The Social Democrats’ overtures to the right-wing parties are in recognition that the deeply unpopular policies the next Danish government must carry out will be worked out behind the scenes and then supported by a strong parliamentary majority. These policies include the implementation of the initial stages of a plan to almost double military spending to 2 percent of GDP over the next decade, and further expand Danish support for the US-NATO war on Russia. The new government will also seek to enforce stringent controls on public spending to pay for the war, military rearmament, and the large sums made available to support big business during the pandemic.
These austerity measures will have a devastating impact on the country’s health care system, which is already breaking at the seams. Last year, health care workers took two months of strike action to demand wage increases of 5,000 kroner (€600). The strikes were halted when parliament intervened to impose a real-terms pay cut, including a 5 percent increase over three years. In the year since the strike, 6 percent of nurses have quit the profession.
By contrast, for a country of just 5.8 million people, Denmark has provided significant financial and logistical support to the war. According to figures from the Danish government, total financial support since the Russian invasion amounts to €510 million for military operations and €147 million for civilian purposes, including humanitarian aid.
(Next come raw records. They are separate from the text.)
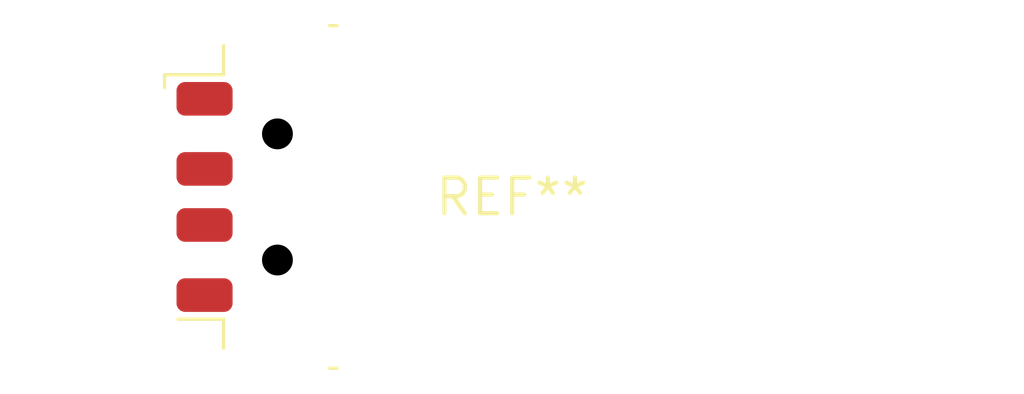
<source format=kicad_pcb>
(kicad_pcb (version 20240108) (generator pcbnew)

  (general
    (thickness 1.6)
  )

  (paper "A4")
  (layers
    (0 "F.Cu" signal)
    (31 "B.Cu" signal)
    (32 "B.Adhes" user "B.Adhesive")
    (33 "F.Adhes" user "F.Adhesive")
    (34 "B.Paste" user)
    (35 "F.Paste" user)
    (36 "B.SilkS" user "B.Silkscreen")
    (37 "F.SilkS" user "F.Silkscreen")
    (38 "B.Mask" user)
    (39 "F.Mask" user)
    (40 "Dwgs.User" user "User.Drawings")
    (41 "Cmts.User" user "User.Comments")
    (42 "Eco1.User" user "User.Eco1")
    (43 "Eco2.User" user "User.Eco2")
    (44 "Edge.Cuts" user)
    (45 "Margin" user)
    (46 "B.CrtYd" user "B.Courtyard")
    (47 "F.CrtYd" user "F.Courtyard")
    (48 "B.Fab" user)
    (49 "F.Fab" user)
    (50 "User.1" user)
    (51 "User.2" user)
    (52 "User.3" user)
    (53 "User.4" user)
    (54 "User.5" user)
    (55 "User.6" user)
    (56 "User.7" user)
    (57 "User.8" user)
    (58 "User.9" user)
  )

  (setup
    (pad_to_mask_clearance 0)
    (pcbplotparams
      (layerselection 0x00010fc_ffffffff)
      (plot_on_all_layers_selection 0x0000000_00000000)
      (disableapertmacros false)
      (usegerberextensions false)
      (usegerberattributes false)
      (usegerberadvancedattributes false)
      (creategerberjobfile false)
      (dashed_line_dash_ratio 12.000000)
      (dashed_line_gap_ratio 3.000000)
      (svgprecision 4)
      (plotframeref false)
      (viasonmask false)
      (mode 1)
      (useauxorigin false)
      (hpglpennumber 1)
      (hpglpenspeed 20)
      (hpglpendiameter 15.000000)
      (dxfpolygonmode false)
      (dxfimperialunits false)
      (dxfusepcbnewfont false)
      (psnegative false)
      (psa4output false)
      (plotreference false)
      (plotvalue false)
      (plotinvisibletext false)
      (sketchpadsonfab false)
      (subtractmaskfromsilk false)
      (outputformat 1)
      (mirror false)
      (drillshape 1)
      (scaleselection 1)
      (outputdirectory "")
    )
  )

  (net 0 "")

  (footprint "USB_A_Molex_48037-2200_Horizontal" (layer "F.Cu") (at 0 0))

)

</source>
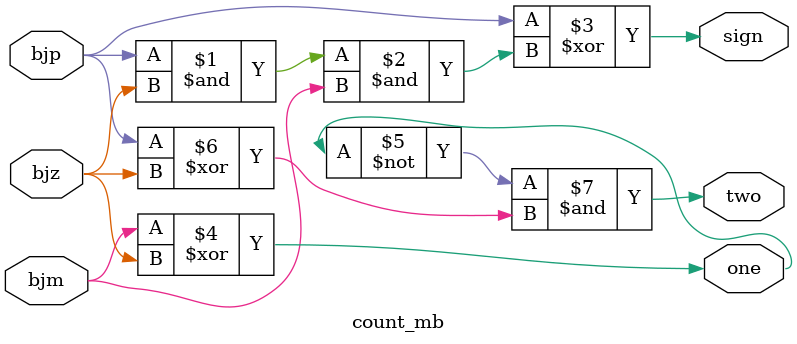
<source format=v>
/* Enkoder MB 8bit*/
/* Przeksztalca liczbe w U2 na reprezenstacje w kodzie MB */

module mb_encoder(a, sign, one, two);
	input	[7:0] a;				/* liczba do przekodowania */
	output  [3:0] sign, one, two;	/* wynik przekodowania */
	genvar i;
	
	for(i=0;i<4;i=i+1) begin
		if(i==0) count_mb cmb1(1'b0, a[2*i], a[2*i+1], sign[i], one[i], two[i]);
		else
		count_mb cmb2(a[2*i-1], a[2*i], a[2*i+1], sign[i], one[i], two[i]);
		
	end
endmodule


module count_mb(bjm, bjz, bjp, sign, one, two);
	input 	bjm, bjz, bjp;	/* pojedyncze bity kodowanej liczby */
	output	sign, one, two;	/* wynik kodowania */
	
	assign sign = bjp ^ (bjp & bjz & bjm);		/* znak /redukcja {+0, -0} na {+0} */
	assign one = bjm ^ bjz;	/* jedynka */
	assign two = ~one & (bjp ^ bjz);	/* dwojka */
	
endmodule
</source>
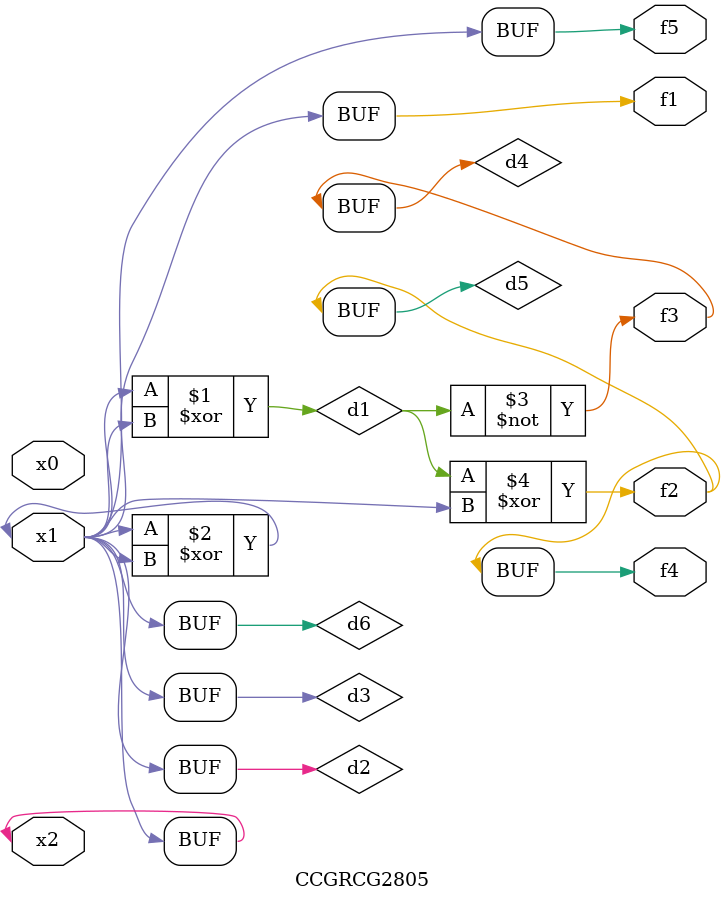
<source format=v>
module CCGRCG2805(
	input x0, x1, x2,
	output f1, f2, f3, f4, f5
);

	wire d1, d2, d3, d4, d5, d6;

	xor (d1, x1, x2);
	buf (d2, x1, x2);
	xor (d3, x1, x2);
	nor (d4, d1);
	xor (d5, d1, d2);
	buf (d6, d2, d3);
	assign f1 = d6;
	assign f2 = d5;
	assign f3 = d4;
	assign f4 = d5;
	assign f5 = d6;
endmodule

</source>
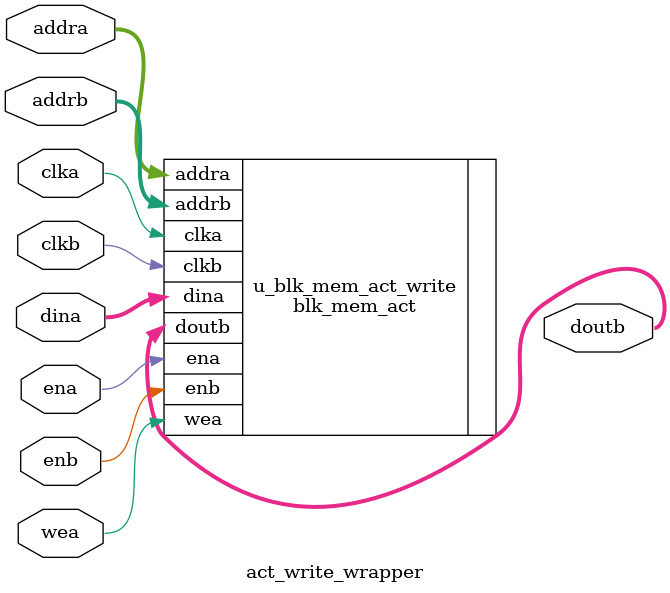
<source format=v>
`timescale 1ns / 1ps


module act_write_wrapper(
    clka  ,
    ena   ,
    wea   ,
    addra ,
    dina  ,
    clkb  ,
    enb   ,
    addrb ,
    doutb 
    );

    input clka  ;
    input ena   ;
    input wea   ;
    input [11:0] addra ;
    input [63:0] dina  ;
    input clkb  ;
    input enb   ;
    input [11:0] addrb ;
    output [63:0] doutb ;



     blk_mem_act u_blk_mem_act_write(
        .clka                       (clka      ),
        .ena                        (ena       ),
        .wea                        (wea       ),
        .addra                      (addra     ),
        .dina                       (dina      ) ,
        .clkb                       (clkb      ),
        .enb                        (enb       ),
        .addrb                      (addrb     ),
        .doutb                      (doutb     )
    );
endmodule

</source>
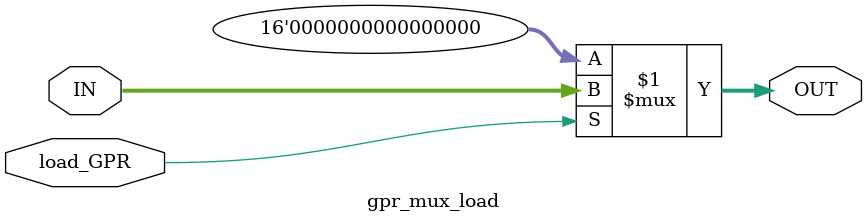
<source format=v>
module gpr_mux_load(
    input  [15:0] IN,
    input  load_GPR,
    output [15:0] OUT
);

    assign OUT = load_GPR ? IN : 16'b0;

endmodule
</source>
Denmark supplied harpoon anti-ship missiles to Ukraine with US approval, a significant escalation of the conflict that enabled Kiev to strike Russian vessels in the Black Sea. The Danish army is sending 130 officers to Britain to participate in the UK’s training of 10,000 Ukrainian servicemen and will host an unspecified number of Ukrainian troops for training on Danish soil.
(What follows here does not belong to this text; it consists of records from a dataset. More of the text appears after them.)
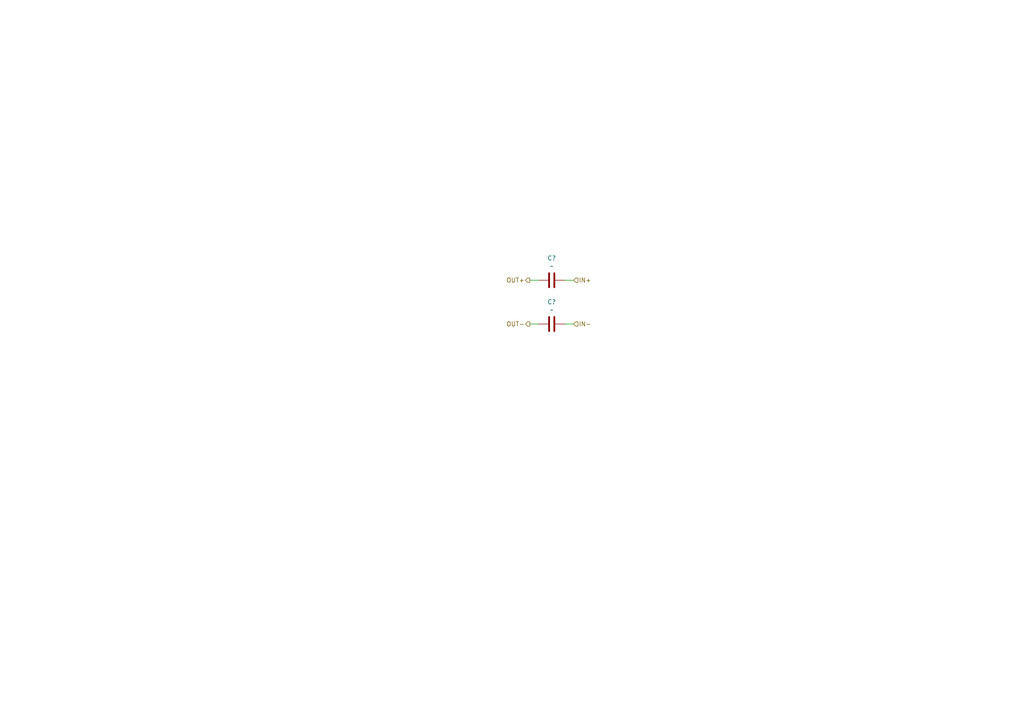
<source format=kicad_sch>
(kicad_sch (version 20211123) (generator eeschema)

  (uuid c22140cd-e72b-4663-aae0-7b3b0549b84e)

  (paper "A4")

  (title_block
    (title "PCIexpress_x16_low")
    (company "Author: Luca Anastasio")
  )

  


  (wire (pts (xy 163.83 93.98) (xy 166.37 93.98))
    (stroke (width 0) (type default) (color 0 0 0 0))
    (uuid 4d51baaa-18c2-48d3-b4d2-18de4b121aca)
  )
  (wire (pts (xy 156.21 81.28) (xy 153.67 81.28))
    (stroke (width 0) (type default) (color 0 0 0 0))
    (uuid 90529086-8cf6-44a6-af4c-c4c6ba221d8f)
  )
  (wire (pts (xy 156.21 93.98) (xy 153.67 93.98))
    (stroke (width 0) (type default) (color 0 0 0 0))
    (uuid ab7cbc97-5b74-4355-b33d-03ecb521509a)
  )
  (wire (pts (xy 163.83 81.28) (xy 166.37 81.28))
    (stroke (width 0) (type default) (color 0 0 0 0))
    (uuid fe96dafe-8316-4d87-b8b0-bcf35c630d80)
  )

  (hierarchical_label "OUT-" (shape output) (at 153.67 93.98 180)
    (effects (font (size 1.27 1.27)) (justify right))
    (uuid 2289b468-5c5c-42d7-a903-07d0c2d00760)
  )
  (hierarchical_label "OUT+" (shape output) (at 153.67 81.28 180)
    (effects (font (size 1.27 1.27)) (justify right))
    (uuid 27c85887-3124-497f-922f-32c85cbff68a)
  )
  (hierarchical_label "IN+" (shape input) (at 166.37 81.28 0)
    (effects (font (size 1.27 1.27)) (justify left))
    (uuid e24543ca-4e5c-425d-8356-6f85db2e1795)
  )
  (hierarchical_label "IN-" (shape input) (at 166.37 93.98 0)
    (effects (font (size 1.27 1.27)) (justify left))
    (uuid fea4f84e-1f0d-46bf-8ba7-320c4020913e)
  )

  (symbol (lib_id "Device:C") (at 160.02 81.28 270) (unit 1)
    (in_bom yes) (on_board yes)
    (uuid 00000000-0000-0000-0000-00005dab6859)
    (property "Reference" "C?" (id 0) (at 160.02 74.8792 90))
    (property "Value" "~" (id 1) (at 160.02 77.1906 90))
    (property "Footprint" "" (id 2) (at 156.21 82.2452 0)
      (effects (font (size 1.27 1.27)) hide)
    )
    (property "Datasheet" "~" (id 3) (at 160.02 81.28 0)
      (effects (font (size 1.27 1.27)) hide)
    )
    (pin "1" (uuid 21a43a48-eed8-41a9-8266-dda8fb21c802))
    (pin "2" (uuid 6e2b157e-d643-44de-bc58-6922015e7149))
  )

  (symbol (lib_id "Device:C") (at 160.02 93.98 90) (mirror x) (unit 1)
    (in_bom yes) (on_board yes)
    (uuid 00000000-0000-0000-0000-00005dab685f)
    (property "Reference" "C?" (id 0) (at 160.02 87.5792 90))
    (property "Value" "~" (id 1) (at 160.02 89.8906 90))
    (property "Footprint" "" (id 2) (at 163.83 94.9452 0)
      (effects (font (size 1.27 1.27)) hide)
    )
    (property "Datasheet" "~" (id 3) (at 160.02 93.98 0)
      (effects (font (size 1.27 1.27)) hide)
    )
    (pin "1" (uuid 42dc97b0-8272-4363-9863-058d98ae8b61))
    (pin "2" (uuid 1dd96f55-b2fc-4f4f-ad38-e1f979c73d8c))
  )
)

</source>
The Social Democrats, Liberals, and most parliamentary parties joined forces to successfully campaign for the scrapping of Denmark’s “opt-out” from the European Union’s common defence policy in June. The move means that Danish forces can be integrated into EU military operations and that military forces from other EU states, above all Germany and France, can operate in strategically significant areas in the Arctic due to the Danish military presence in Greenland and the Faroe Islands.